Professores do Instituto de Tecnologia de Massachusetts (MIT), nos Estados Unidos, trabalham em um novo aplicativo para coletar dados sobre a disseminação da Covid-19 por meio do rastreamento de smartphones.
Segundo reportagem da revista The Wired, dados de deslocamento dos dispositivos poderiam providenciar informações valiosas para identificar focos de contágio, calcular a fração de pacientes assintomáticos e subsidiar ações públicas de combate à doença. Por outro lado, a tecnologia apresenta dilemas acerca da privacidade dos usuários, em especial o monitoramento de órgãos do governo.

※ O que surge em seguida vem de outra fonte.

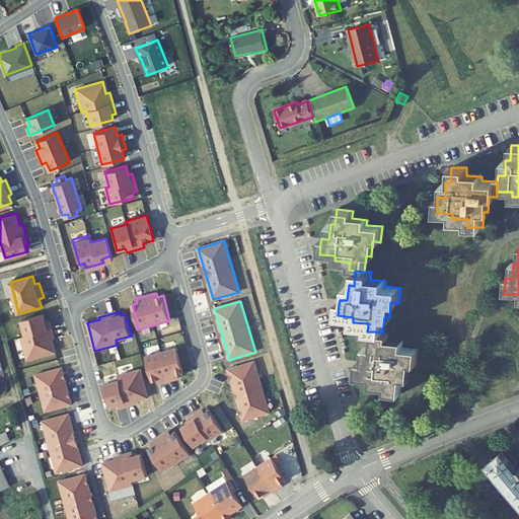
[(26,336),(22,338),(28,360),(56,352),(53,340),(55,339),(50,321),(46,322),(43,314),(22,320),(26,336)]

Batizado de CoEpi, o projeto liderado pelo professor do MIT Media Lab, Ramesh Raskar, pretende criar um sistema capaz de monitorar a localização de aparelhos em tempo real. Cada dispositivo estaria associado a uma pessoa e os dados de deslocamento seriam comparados com as informações de pacientes já testados positivo com o coronavírus pelos órgãos públicos de saúde.
Os usuários ainda responderiam a perguntas frequentes se eles foram infectados ou apresentam sintomas da doença. Dessa forma, o aplicativo poderia identificar potenciais características das transmissões do vírus.
O primeiro protótipo do programa começou a ser testado na última sexta-feira (13). À The Wired, Raskar afirmou que recebe o auxílio de outros pesquisadores e companhias do setor tecnológico. O professor do MIT ainda diz estar em contato com a Organização Mundial da Saúde, o Centro de Prevenção e Controle de Doenças; e o Departamento de Saúde e Serviços Humanos dos Estados Unidos. Apesar disso, nenhum desses órgãos apoia formalmente o projeto.
Uma carta aberta assinada por dezenas de clínicos, executivos e profissionais, publicada na terça-feira (10), sugere que uma tecnologia similar ao CoEpi seja padrão em smartphones. O posicionamento defende, por exemplo, que a Apple e o Google adequem seus softwares ao sistema de monitoramento. O recurso, então, funcionaria mediante a permissão dos usuários. Ambas as companhias não responderam a proposta.
Privacidade em risco?
Para Peter Eckersley, um dos especialistas do segmento de tecnologia signatários da carta, a privacidade pode não ser um problema para o aplicativo. À The Wired, ele afirma que é possível usar um sistema que não forme um banco de dados nacional com a identificação dos usuários com o intuito de evitar a possibilidade do governo espionar os celulares. “As perguntas poderiam acontecer de forma privada no seu smartphone” ou com um tipo de software avançado de segurança, disse.
Contudo, experiências com tecnologias similares no enfrentamento ao coronavírus na Coreia do Sul e na China indicam que esse recurso pode levar à exposição pública dos usuários.
No caso da Coreia, autoridades enviaram conteúdos com detalhes dos movimentos de pacientes específicos infectados com Covid-19. A prática levou a linchamentos, fofocas e exposição de informações pessoais dos enfermos. Além disso, o governo ainda usou um aplicativo de smartphone para monitorar pacientes ordenados a ficar em quarentena.
Já na China, aplicativos populares como o WeChat e o AliPay classificaram o grau de exposição de usuários com códigos para determinar se eles deveriam ficar em quarentena. Alguns cidadãos chineses relatarem que os códigos eram aplicados arbitrariamente ou com base na residência. Por fim, segundo a The Wired, há evidência que os aplicativos retornavam dados para autoridades governamentais.
Barreiras
Além da preocupação com a privacidade, há também barreiras tecnológicas para o funcionamento adequado do monitoramento de smartphones. A adesão é a primeira delas. Segundo a reportagem, nos Estados Unidos seria preciso que pelo menos 20% da população fizesse o download do aplicativo para que se tenha um retrato aproximado da disseminação do novo coronavírus. O aplicativo ainda poderia criar um cenário de pânico, uma vez que as pessoas conseguiriam apontar se cruzaram com um potencial infectado durante um determinado trajeto.
Outro problema consiste na margem de erro nos serviços de localização dos smartphones. Estudos apontam que os dispositivos têm uma precisão entre sete a treze metros em áreas urbanas. Enquanto isso, o contágio pelo novo coronavírus acontece em uma distância de poucos passos entre as pessoas.
“Não é tão simples como “você cruzou caminhos com alguém infectado com o vírus”, disse Hannah Fry, professora da University College London, no Reino Unido, à The Wired. “Você pode sentar a poucos metros de alguém infectado e não estar em risco. Mas pode ter contato com o assento ocupado muito antes por um paciente infectado estar em risco”, afirmou.
Ainda segundo Fry, informações incorretas podem encorajar comportamentos de risco. Ela diz, no entanto, que é possível superar os problemas de privacidade e outras limitações. “Eu acho que isso [o aplicativo] ainda vale a pena”, ponderou.